**Records to process:**
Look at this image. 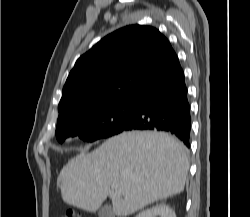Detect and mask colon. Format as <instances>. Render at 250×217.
Returning <instances> with one entry per match:
<instances>
[{
  "label": "colon",
  "instance_id": "colon-1",
  "mask_svg": "<svg viewBox=\"0 0 250 217\" xmlns=\"http://www.w3.org/2000/svg\"><path fill=\"white\" fill-rule=\"evenodd\" d=\"M64 217H76L73 212H67Z\"/></svg>",
  "mask_w": 250,
  "mask_h": 217
}]
</instances>
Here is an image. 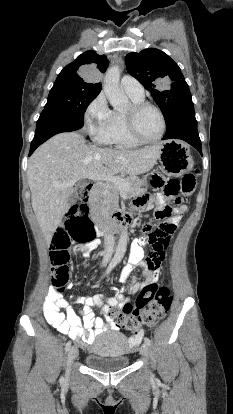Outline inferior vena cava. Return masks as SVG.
<instances>
[{"mask_svg": "<svg viewBox=\"0 0 233 414\" xmlns=\"http://www.w3.org/2000/svg\"><path fill=\"white\" fill-rule=\"evenodd\" d=\"M115 233L114 232H105L104 233V242L101 245V250H105V258L103 262H108L109 258L112 257L113 253V243H114Z\"/></svg>", "mask_w": 233, "mask_h": 414, "instance_id": "1", "label": "inferior vena cava"}]
</instances>
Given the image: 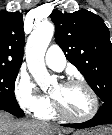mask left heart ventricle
<instances>
[{
    "instance_id": "1",
    "label": "left heart ventricle",
    "mask_w": 112,
    "mask_h": 135,
    "mask_svg": "<svg viewBox=\"0 0 112 135\" xmlns=\"http://www.w3.org/2000/svg\"><path fill=\"white\" fill-rule=\"evenodd\" d=\"M50 95L67 113L84 116L90 111V96L83 86L57 83L52 87Z\"/></svg>"
}]
</instances>
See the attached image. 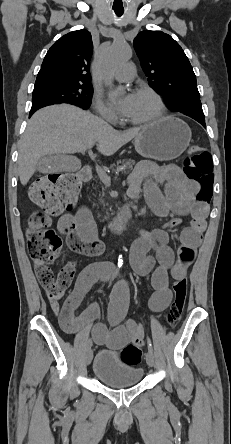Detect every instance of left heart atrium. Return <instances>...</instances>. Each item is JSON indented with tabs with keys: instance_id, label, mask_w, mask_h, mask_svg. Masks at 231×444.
<instances>
[{
	"instance_id": "1",
	"label": "left heart atrium",
	"mask_w": 231,
	"mask_h": 444,
	"mask_svg": "<svg viewBox=\"0 0 231 444\" xmlns=\"http://www.w3.org/2000/svg\"><path fill=\"white\" fill-rule=\"evenodd\" d=\"M113 98V96H112ZM134 100V94H128L123 99H121L117 103L118 110L123 113L124 115H127L131 109L132 103Z\"/></svg>"
}]
</instances>
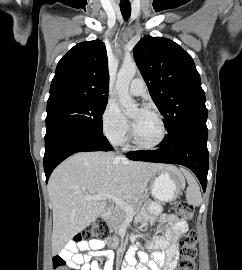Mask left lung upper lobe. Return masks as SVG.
Returning a JSON list of instances; mask_svg holds the SVG:
<instances>
[{
    "mask_svg": "<svg viewBox=\"0 0 242 270\" xmlns=\"http://www.w3.org/2000/svg\"><path fill=\"white\" fill-rule=\"evenodd\" d=\"M133 52L149 93L165 118L168 136L188 124L206 123L205 93L186 51L167 38L145 36Z\"/></svg>",
    "mask_w": 242,
    "mask_h": 270,
    "instance_id": "5c2ea615",
    "label": "left lung upper lobe"
}]
</instances>
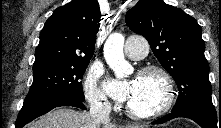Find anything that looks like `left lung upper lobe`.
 <instances>
[{
	"instance_id": "1",
	"label": "left lung upper lobe",
	"mask_w": 221,
	"mask_h": 128,
	"mask_svg": "<svg viewBox=\"0 0 221 128\" xmlns=\"http://www.w3.org/2000/svg\"><path fill=\"white\" fill-rule=\"evenodd\" d=\"M127 26L149 42L154 55L177 83L172 111L192 103L212 104L209 64L197 21L163 0H139L125 17Z\"/></svg>"
}]
</instances>
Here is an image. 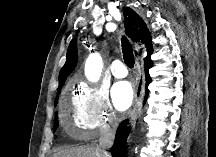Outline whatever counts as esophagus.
Returning a JSON list of instances; mask_svg holds the SVG:
<instances>
[{"label":"esophagus","instance_id":"esophagus-1","mask_svg":"<svg viewBox=\"0 0 216 157\" xmlns=\"http://www.w3.org/2000/svg\"><path fill=\"white\" fill-rule=\"evenodd\" d=\"M137 67L138 71L141 74L143 73V63L142 60L137 59ZM142 99H143V84L138 83L135 91V98H134V105L131 112V120L136 117L137 113L139 112L141 105H142ZM130 120V122H131Z\"/></svg>","mask_w":216,"mask_h":157}]
</instances>
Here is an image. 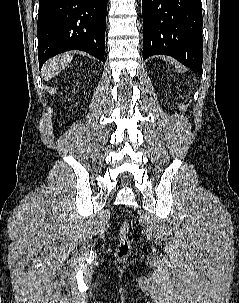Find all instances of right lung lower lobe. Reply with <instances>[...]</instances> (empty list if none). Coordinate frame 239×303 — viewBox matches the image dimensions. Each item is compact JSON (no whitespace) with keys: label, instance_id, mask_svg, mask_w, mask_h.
Listing matches in <instances>:
<instances>
[{"label":"right lung lower lobe","instance_id":"right-lung-lower-lobe-1","mask_svg":"<svg viewBox=\"0 0 239 303\" xmlns=\"http://www.w3.org/2000/svg\"><path fill=\"white\" fill-rule=\"evenodd\" d=\"M107 0H39L38 59L78 49L101 61L105 54Z\"/></svg>","mask_w":239,"mask_h":303}]
</instances>
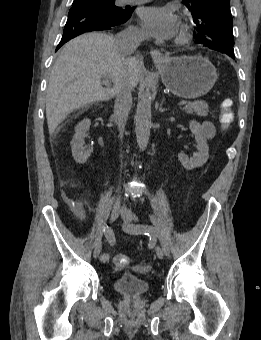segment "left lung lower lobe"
I'll return each instance as SVG.
<instances>
[{"label":"left lung lower lobe","instance_id":"0a47b994","mask_svg":"<svg viewBox=\"0 0 261 340\" xmlns=\"http://www.w3.org/2000/svg\"><path fill=\"white\" fill-rule=\"evenodd\" d=\"M195 25H196V24H195ZM220 52H221V51H220ZM221 53H225V52H221ZM225 54L229 55V56L232 57V58H235L234 53H232V52H228V53H225Z\"/></svg>","mask_w":261,"mask_h":340}]
</instances>
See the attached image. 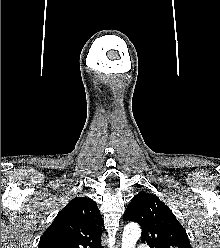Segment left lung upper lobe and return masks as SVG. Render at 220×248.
Segmentation results:
<instances>
[{
	"label": "left lung upper lobe",
	"mask_w": 220,
	"mask_h": 248,
	"mask_svg": "<svg viewBox=\"0 0 220 248\" xmlns=\"http://www.w3.org/2000/svg\"><path fill=\"white\" fill-rule=\"evenodd\" d=\"M123 219L141 226V241L150 248H192L186 230L156 195L138 193L129 203Z\"/></svg>",
	"instance_id": "left-lung-upper-lobe-1"
}]
</instances>
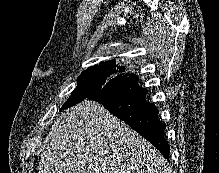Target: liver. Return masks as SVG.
Segmentation results:
<instances>
[{
  "mask_svg": "<svg viewBox=\"0 0 219 173\" xmlns=\"http://www.w3.org/2000/svg\"><path fill=\"white\" fill-rule=\"evenodd\" d=\"M38 173H164L162 155L101 104L64 111L48 135Z\"/></svg>",
  "mask_w": 219,
  "mask_h": 173,
  "instance_id": "liver-1",
  "label": "liver"
}]
</instances>
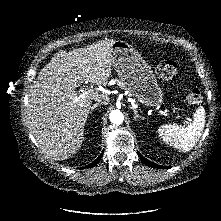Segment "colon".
Wrapping results in <instances>:
<instances>
[{
  "instance_id": "5ec220e1",
  "label": "colon",
  "mask_w": 221,
  "mask_h": 221,
  "mask_svg": "<svg viewBox=\"0 0 221 221\" xmlns=\"http://www.w3.org/2000/svg\"><path fill=\"white\" fill-rule=\"evenodd\" d=\"M156 72L162 79L171 80L178 74V64L173 60L164 61L157 66ZM186 99L188 104L197 106L202 103L203 96L199 89L194 88Z\"/></svg>"
}]
</instances>
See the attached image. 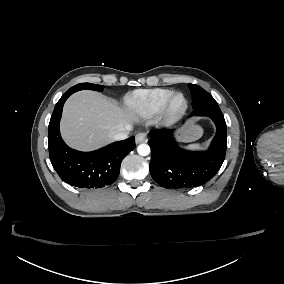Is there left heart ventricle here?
I'll list each match as a JSON object with an SVG mask.
<instances>
[{
  "instance_id": "1",
  "label": "left heart ventricle",
  "mask_w": 284,
  "mask_h": 284,
  "mask_svg": "<svg viewBox=\"0 0 284 284\" xmlns=\"http://www.w3.org/2000/svg\"><path fill=\"white\" fill-rule=\"evenodd\" d=\"M183 106V97L181 95L175 97L171 103L172 112H178Z\"/></svg>"
}]
</instances>
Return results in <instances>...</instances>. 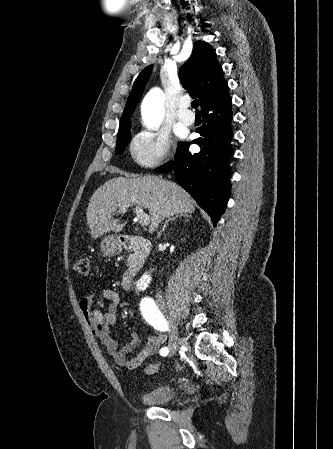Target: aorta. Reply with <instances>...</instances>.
I'll return each instance as SVG.
<instances>
[{"instance_id":"aorta-1","label":"aorta","mask_w":333,"mask_h":449,"mask_svg":"<svg viewBox=\"0 0 333 449\" xmlns=\"http://www.w3.org/2000/svg\"><path fill=\"white\" fill-rule=\"evenodd\" d=\"M141 111L144 124L148 128L154 129L161 124L164 116V98L160 89H153L147 94Z\"/></svg>"}]
</instances>
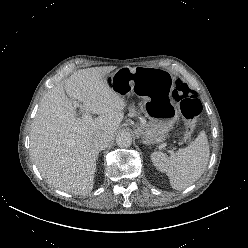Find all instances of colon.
<instances>
[{
    "mask_svg": "<svg viewBox=\"0 0 248 248\" xmlns=\"http://www.w3.org/2000/svg\"><path fill=\"white\" fill-rule=\"evenodd\" d=\"M173 97L179 102L182 115L187 121L184 141L189 142L194 133L196 119L202 109L201 102L197 98L196 92L180 79L176 81Z\"/></svg>",
    "mask_w": 248,
    "mask_h": 248,
    "instance_id": "colon-1",
    "label": "colon"
}]
</instances>
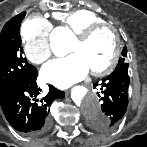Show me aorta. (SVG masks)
I'll use <instances>...</instances> for the list:
<instances>
[{
	"label": "aorta",
	"mask_w": 147,
	"mask_h": 147,
	"mask_svg": "<svg viewBox=\"0 0 147 147\" xmlns=\"http://www.w3.org/2000/svg\"><path fill=\"white\" fill-rule=\"evenodd\" d=\"M69 42L70 38L68 33L62 31L51 37L50 46L55 55L64 56L68 52ZM72 99L81 107L83 113L88 119L104 118V114L100 108L99 98L94 92L88 91L83 87H78L73 91Z\"/></svg>",
	"instance_id": "762f6f07"
}]
</instances>
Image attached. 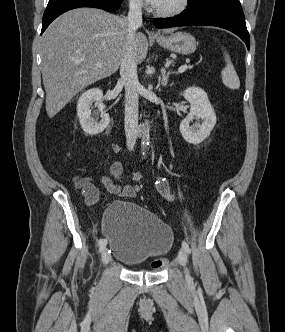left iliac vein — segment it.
Listing matches in <instances>:
<instances>
[{
  "instance_id": "obj_1",
  "label": "left iliac vein",
  "mask_w": 285,
  "mask_h": 332,
  "mask_svg": "<svg viewBox=\"0 0 285 332\" xmlns=\"http://www.w3.org/2000/svg\"><path fill=\"white\" fill-rule=\"evenodd\" d=\"M177 261L184 268L185 277H186L187 281L191 282V276H190L189 270L187 268V254L183 248L180 250V252L177 256Z\"/></svg>"
}]
</instances>
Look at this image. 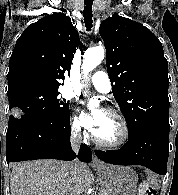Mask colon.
Wrapping results in <instances>:
<instances>
[{"label":"colon","instance_id":"5ec220e1","mask_svg":"<svg viewBox=\"0 0 178 195\" xmlns=\"http://www.w3.org/2000/svg\"><path fill=\"white\" fill-rule=\"evenodd\" d=\"M140 195H154L153 188L149 184L144 183L141 187Z\"/></svg>","mask_w":178,"mask_h":195}]
</instances>
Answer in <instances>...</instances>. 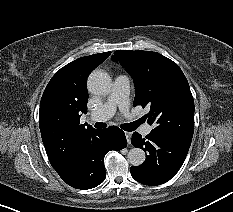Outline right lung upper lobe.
<instances>
[{
  "label": "right lung upper lobe",
  "instance_id": "cb5924a9",
  "mask_svg": "<svg viewBox=\"0 0 233 212\" xmlns=\"http://www.w3.org/2000/svg\"><path fill=\"white\" fill-rule=\"evenodd\" d=\"M111 52L78 58L52 77L43 93L39 127L51 165L57 172L72 164L84 151L87 141L97 132L80 124L87 112L86 78Z\"/></svg>",
  "mask_w": 233,
  "mask_h": 212
}]
</instances>
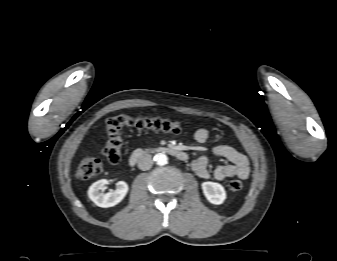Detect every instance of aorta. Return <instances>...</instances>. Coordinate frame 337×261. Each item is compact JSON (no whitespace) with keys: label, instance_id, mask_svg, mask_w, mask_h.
<instances>
[{"label":"aorta","instance_id":"aorta-1","mask_svg":"<svg viewBox=\"0 0 337 261\" xmlns=\"http://www.w3.org/2000/svg\"><path fill=\"white\" fill-rule=\"evenodd\" d=\"M155 161L159 166H164L168 162V158L164 153H159L155 156Z\"/></svg>","mask_w":337,"mask_h":261}]
</instances>
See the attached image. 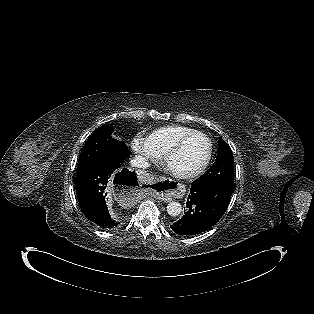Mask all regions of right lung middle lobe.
Segmentation results:
<instances>
[{"label":"right lung middle lobe","mask_w":314,"mask_h":314,"mask_svg":"<svg viewBox=\"0 0 314 314\" xmlns=\"http://www.w3.org/2000/svg\"><path fill=\"white\" fill-rule=\"evenodd\" d=\"M113 131V127L103 126L92 132L80 153L77 173L112 159L121 160L129 157L126 144L111 136Z\"/></svg>","instance_id":"obj_1"}]
</instances>
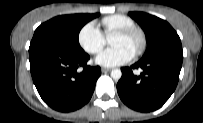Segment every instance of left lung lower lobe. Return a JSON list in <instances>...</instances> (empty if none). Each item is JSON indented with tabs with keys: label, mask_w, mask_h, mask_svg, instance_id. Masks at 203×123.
Here are the masks:
<instances>
[{
	"label": "left lung lower lobe",
	"mask_w": 203,
	"mask_h": 123,
	"mask_svg": "<svg viewBox=\"0 0 203 123\" xmlns=\"http://www.w3.org/2000/svg\"><path fill=\"white\" fill-rule=\"evenodd\" d=\"M182 48L162 51L121 68L117 83L119 97L128 107L150 112L160 108L174 92L182 67ZM142 69L140 75L134 69Z\"/></svg>",
	"instance_id": "1"
}]
</instances>
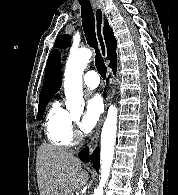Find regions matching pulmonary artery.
<instances>
[{"label": "pulmonary artery", "mask_w": 178, "mask_h": 195, "mask_svg": "<svg viewBox=\"0 0 178 195\" xmlns=\"http://www.w3.org/2000/svg\"><path fill=\"white\" fill-rule=\"evenodd\" d=\"M83 83L86 87L95 89L99 86L100 83L99 75L95 71H88L83 77Z\"/></svg>", "instance_id": "pulmonary-artery-1"}]
</instances>
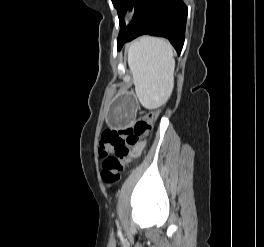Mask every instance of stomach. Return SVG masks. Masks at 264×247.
Returning a JSON list of instances; mask_svg holds the SVG:
<instances>
[{
    "mask_svg": "<svg viewBox=\"0 0 264 247\" xmlns=\"http://www.w3.org/2000/svg\"><path fill=\"white\" fill-rule=\"evenodd\" d=\"M118 98L110 108L108 122L116 127L134 123L137 117L136 94H119Z\"/></svg>",
    "mask_w": 264,
    "mask_h": 247,
    "instance_id": "1",
    "label": "stomach"
}]
</instances>
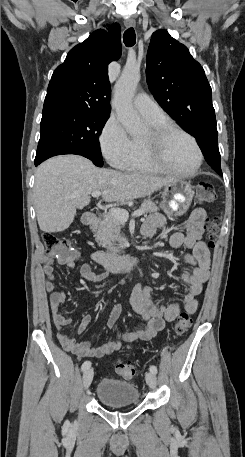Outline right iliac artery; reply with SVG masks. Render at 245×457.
I'll use <instances>...</instances> for the list:
<instances>
[{"label": "right iliac artery", "mask_w": 245, "mask_h": 457, "mask_svg": "<svg viewBox=\"0 0 245 457\" xmlns=\"http://www.w3.org/2000/svg\"><path fill=\"white\" fill-rule=\"evenodd\" d=\"M91 367V362L90 361H85L83 364H82V371H85L87 369H89Z\"/></svg>", "instance_id": "1"}]
</instances>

**Task statement:** Return the lines of the listing verbatim, from the line containing "Outline right iliac" through the end of the listing, leaving the pictures out.

**Solution for this task:**
Outline right iliac artery; reply with SVG masks. Render at 245×457.
I'll use <instances>...</instances> for the list:
<instances>
[{"label": "right iliac artery", "mask_w": 245, "mask_h": 457, "mask_svg": "<svg viewBox=\"0 0 245 457\" xmlns=\"http://www.w3.org/2000/svg\"><path fill=\"white\" fill-rule=\"evenodd\" d=\"M91 367V362L90 361H85L83 364H82V371H85L87 369H89Z\"/></svg>", "instance_id": "1"}]
</instances>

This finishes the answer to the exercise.